EXERCISE OBJECTIVE → Gather every line in the items below that contains the word "bajos".

Items stored in a collection →
== Segment start ==
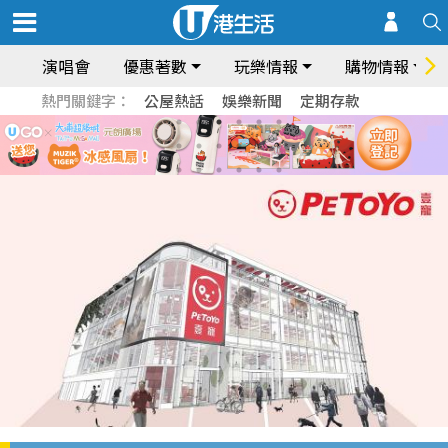
演唱會
優惠著數
玩樂情報
購物情報
熱門關鍵字：
公屋熱話
娛樂新聞
定期存款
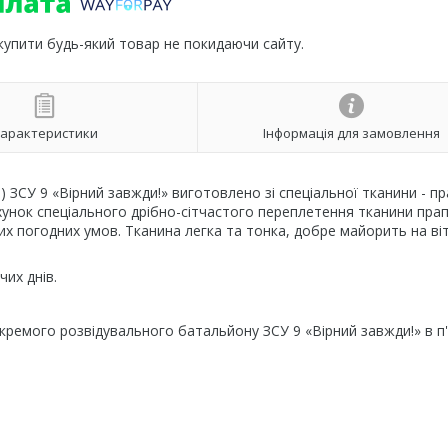
 купити будь-який товар не покидаючи сайту.
арактеристики
Інформація для замовлення
ЗСУ 9 «Вірний завжди!» виготовлено зі спеціальної тканини - п
ахунок спеціального дрібно-сітчастого переплетення тканини пра
их погодних умов. Тканина легка та тонка, добре майорить на віт
их днів.
кремого розвідувального батальйону ЗСУ 9 «Вірний завжди!» в п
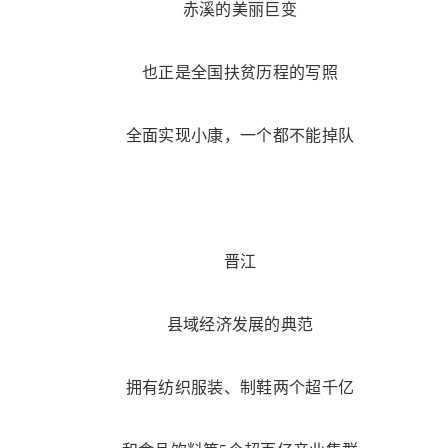
赤溪的美丽巨变
也正是全国扶贫历程的写照
全面实现小康，一个都不能掉队
晋江
县域经济发展的典范
拥有纺织服装、制鞋两个超千亿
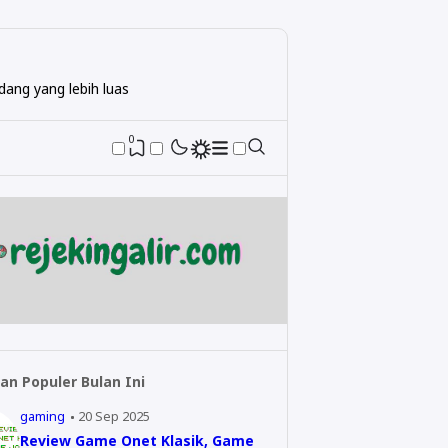
ang yang lebih luas
0
an Populer Bulan Ini
gaming
20 Sep 2025
Review Game Onet Klasik, Game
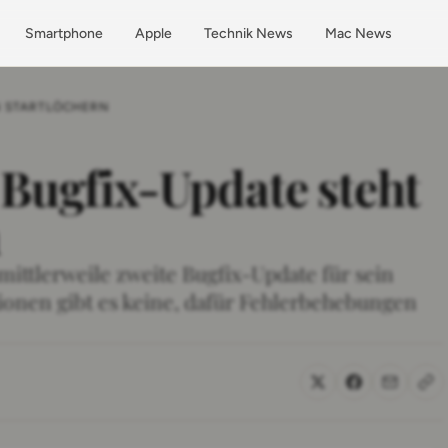
Smartphone
Apple
Technik News
Mac News
EN STARTLÖCHERN
 Bugfix-Update steht
n
mittlerweile zweite Bugfix-Update für sein
onen gibt es keine, dafür Fehlerbehebungen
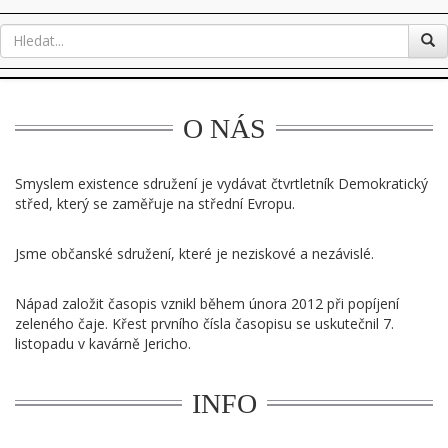
O NÁS
Smyslem existence sdružení je vydávat čtvrtletník Demokratický
střed, který se zaměřuje na střední Evropu.
Jsme občanské sdružení, které je neziskové a nezávislé.
Nápad založit časopis vznikl během února 2012 při popíjení
zeleného čaje. Křest prvního čísla časopisu se uskutečnil 7.
listopadu v kavárně Jericho.
INFO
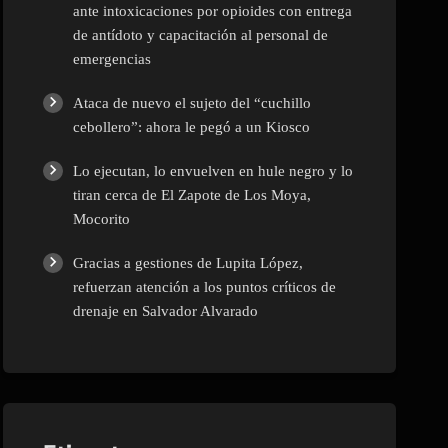
ante intoxicaciones por opioides con entrega
de antídoto y capacitación al personal de
emergencias
Ataca de nuevo el sujeto del “cuchillo
cebollero”: ahora le pegó a un Kiosco
Lo ejecutan, lo envuelven en hule negro y lo
tiran cerca de El Zapote de Los Moya,
Mocorito
Gracias a gestiones de Lupita López,
refuerzan atención a los puntos críticos de
drenaje en Salvador Alvarado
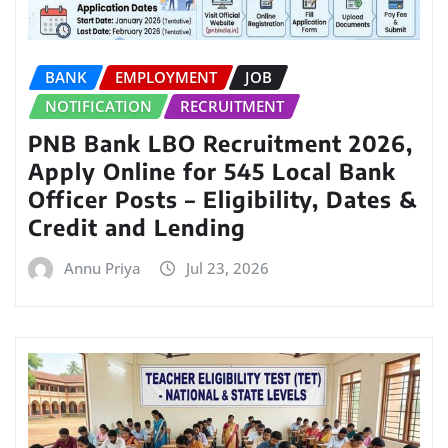
BANK
EMPLOYMENT
JOB
NOTIFICATION
RECRUITMENT
PNB Bank LBO Recruitment 2026,
Apply Online for 545 Local Bank
Officer Posts – Eligibility, Dates &
Credit and Lending
Annu Priya
Jul 23, 2026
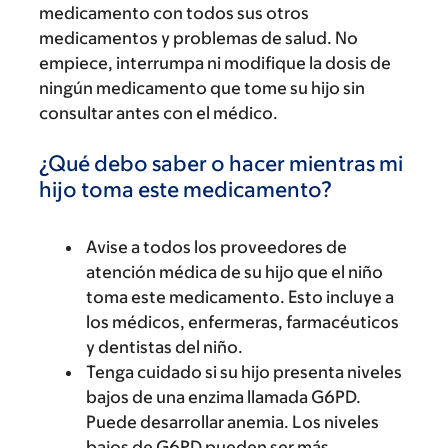
medicamento con todos sus otros
medicamentos y problemas de salud. No
empiece, interrumpa ni modifique la dosis de
ningún medicamento que tome su hijo sin
consultar antes con el médico.
¿Qué debo saber o hacer mientras mi
hijo toma este medicamento?
Avise a todos los proveedores de
atención médica de su hijo que el niño
toma este medicamento. Esto incluye a
los médicos, enfermeras, farmacéuticos
y dentistas del niño.
Tenga cuidado si su hijo presenta niveles
bajos de una enzima llamada G6PD.
Puede desarrollar anemia. Los niveles
bajos de G6PD pueden ser más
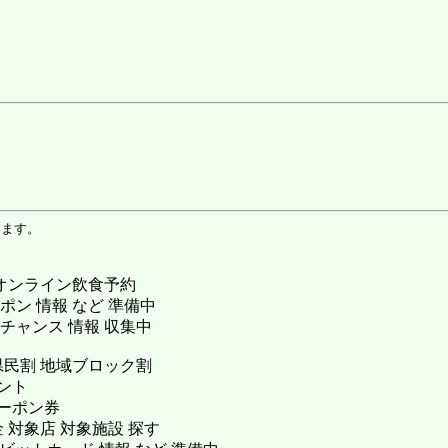
います。
 オンライン飲食予約
ポン 情報 など 準備中
 チャンス 情報 収集中
県民割 地域ブロック割
ント
ーポン券
 対象店 対象施設 探す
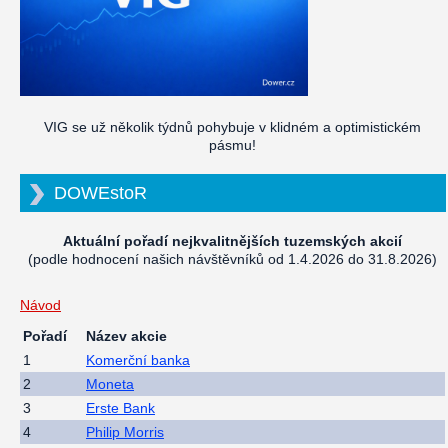
VIG se už několik týdnů pohybuje v klidném a optimistickém
pásmu!
DOWEstoR
Aktuální pořadí nejkvalitnějších tuzemských akcií
(podle hodnocení našich návštěvníků od 1.4.2026 do 31.8.2026)
Návod
Pořadí
Název akcie
1
Komerční banka
2
Moneta
3
Erste Bank
4
Philip Morris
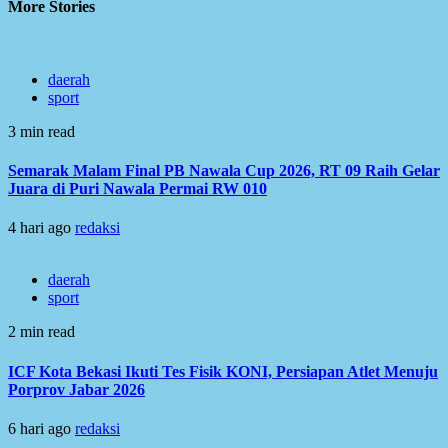
More Stories
daerah
sport
3 min read
Semarak Malam Final PB Nawala Cup 2026, RT 09 Raih Gelar
Juara di Puri Nawala Permai RW 010
4 hari ago
redaksi
daerah
sport
2 min read
ICF Kota Bekasi Ikuti Tes Fisik KONI, Persiapan Atlet Menuju
Porprov Jabar 2026
6 hari ago
redaksi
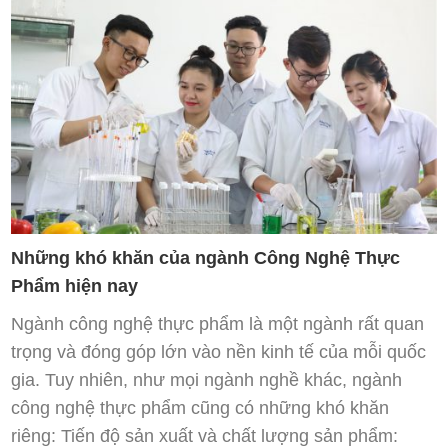
Những khó khăn của ngành Công Nghệ Thực
Phẩm hiện nay
Ngành công nghệ thực phẩm là một ngành rất quan
trọng và đóng góp lớn vào nền kinh tế của mỗi quốc
gia. Tuy nhiên, như mọi ngành nghề khác, ngành
công nghệ thực phẩm cũng có những khó khăn
riêng: Tiến độ sản xuất và chất lượng sản phẩm:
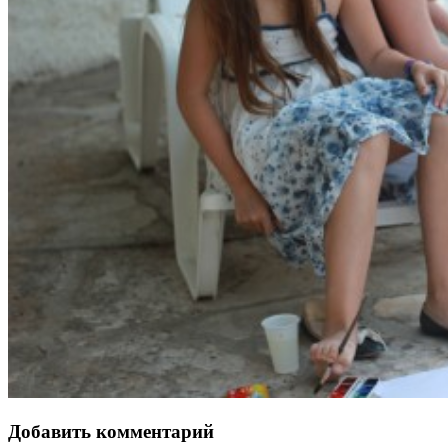
Добавить комментарий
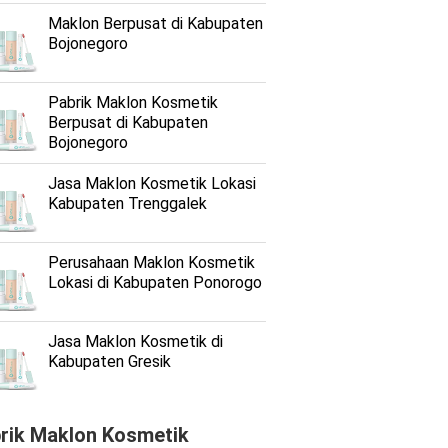
Maklon Berpusat di Kabupaten
Bojonegoro
Pabrik Maklon Kosmetik
Berpusat di Kabupaten
Bojonegoro
Jasa Maklon Kosmetik Lokasi
Kabupaten Trenggalek
Perusahaan Maklon Kosmetik
Lokasi di Kabupaten Ponorogo
Jasa Maklon Kosmetik di
Kabupaten Gresik
rik Maklon Kosmetik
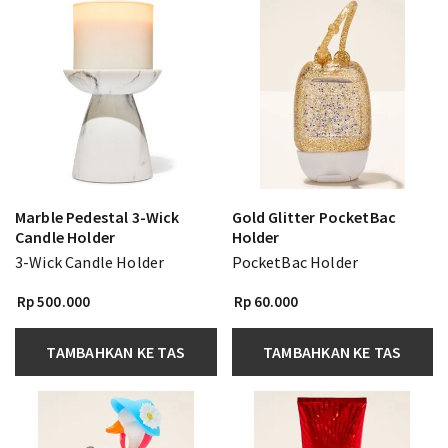
Marble Pedestal 3-Wick
Gold Glitter PocketBac
Candle Holder
Holder
3-Wick Candle Holder
PocketBac Holder
Rp 500.000
Rp 60.000
TAMBAHKAN KE TAS
TAMBAHKAN KE TAS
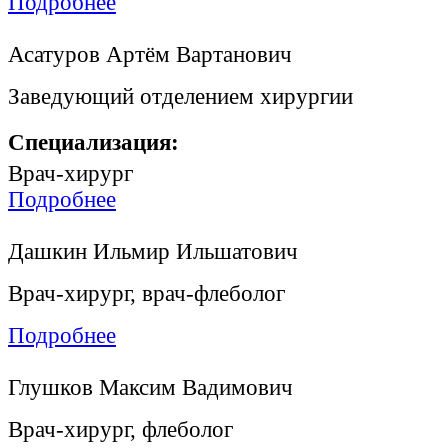
Подробнее
Асатуров Артём Вартанович
Заведующий отделением хирургии
Специализация:
Врач-хирург
Подробнее
Дашкин Ильмир Ильшатович
Врач-хирург, врач-флеболог
Подробнее
Глушков Максим Вадимович
Врач-хирург, флеболог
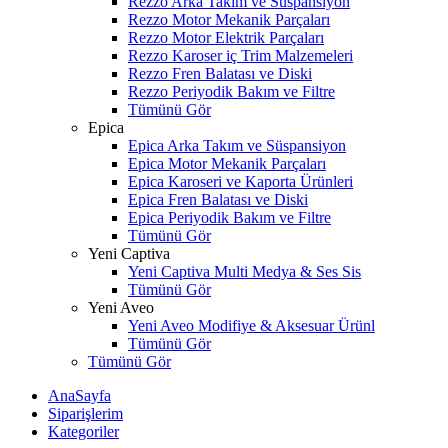
Rezzo Arka Takım ve Süspansiyon
Rezzo Motor Mekanik Parçaları
Rezzo Motor Elektrik Parçaları
Rezzo Karoser iç Trim Malzemeleri
Rezzo Fren Balatası ve Diski
Rezzo Periyodik Bakım ve Filtre
Tümünü Gör
Epica
Epica Arka Takım ve Süspansiyon
Epica Motor Mekanik Parçaları
Epica Karoseri ve Kaporta Ürünleri
Epica Fren Balatası ve Diski
Epica Periyodik Bakım ve Filtre
Tümünü Gör
Yeni Captiva
Yeni Captiva Multi Medya & Ses Sis
Tümünü Gör
Yeni Aveo
Yeni Aveo Modifiye & Aksesuar Ürünl
Tümünü Gör
Tümünü Gör
AnaSayfa
Siparişlerim
Kategoriler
== Segment end ==
EXERCISE ANSWER →
bajos de una enzima llamada G6PD.
bajos de G6PD pueden ser más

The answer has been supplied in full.